Minor oil leaks can be cured with a seal-swell additive, apart from those caused by physical damage, such as a punctured seal. However, this product will act on all rubber components indiscriminately, such as valve stem oil seals. This is one reason, why engine seal-swell additives must never be used in automatic, or dual-clutch automated manual gearboxes, because they will swell all of the hydraulic seals as well.

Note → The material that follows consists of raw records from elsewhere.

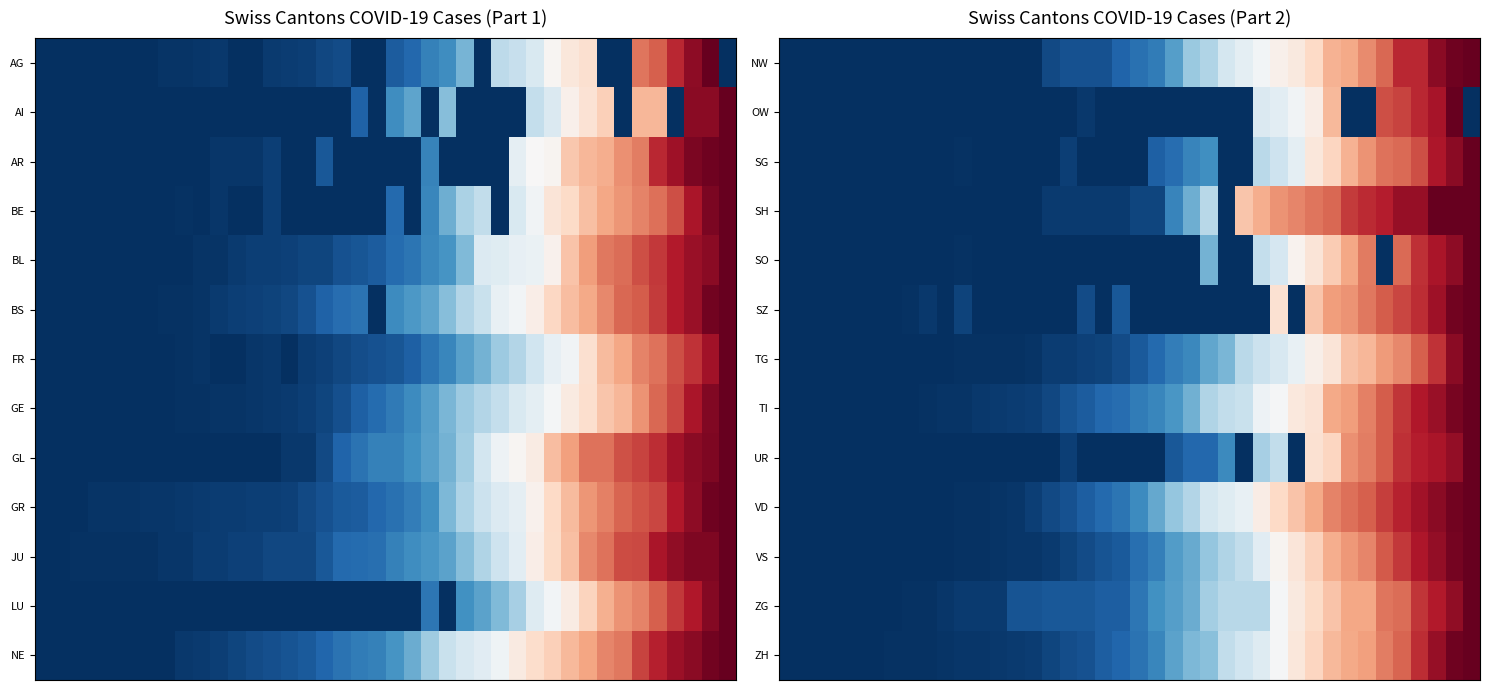

Which category has the highest value across all series?

39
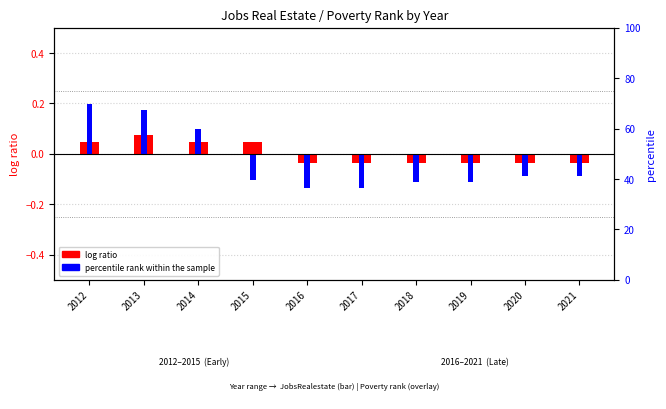

Count the number of data series in this chart.

2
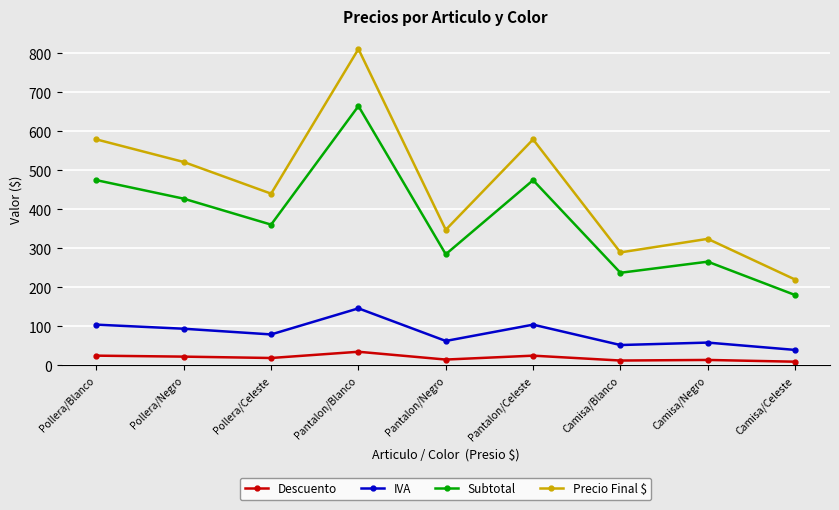

Which series has the widest spread of values?

Precio Final $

Several additives exist to help prolong a highly worn engine, many of which thicken the oil to help enhance oil pressure. Such additives should be used with care and with consideration about whether the additive will help to cure the issue(s) experienced, such as excessive crankcase pressures. Whichever engine oil additive you choose, ensure that it will not increase deposits within the catalytic converter, or DPF.
Do additives work?
Establishing whether additives work depends largely on the result you desire. Your expectations should also be reasonable. An additive that helps rejuvenate the active surfaces of a catalytic converter, for instance, cannot be expected to repair a smashed monolith. Similarly, an Exhaust Gas Recirculation carbon cleaner spray cannot repair an EGR valve with a head that has separated from its stem.
While additives are still subject to basic consumer rights law, their formulations are set by their manufacturers, which consider not just their effectiveness but also user safety and, of course, price.
Independent testing is involved, lengthy, costly and likely to be inconclusive. Therefore, after deciding your aims, research the available products. Those from a well-known brand, supplied by trustworthy outlets, are more likely to meet their claims than spurious alternatives, sourced from unknown sellers’ shops on marketplace websites. Products aimed at garages can be a good quality indicator, because the motor trade will ditch products quickly, if they are found to be ineffective.
Conduct your research carefully and be prepared to ask the additive manufacturer questions. Be suspicious of any company that points solely to its hundreds/thousands of ‘satisfied’ customers on online review sites as justification for its product’s efficacy, instead of independent laboratory evidence.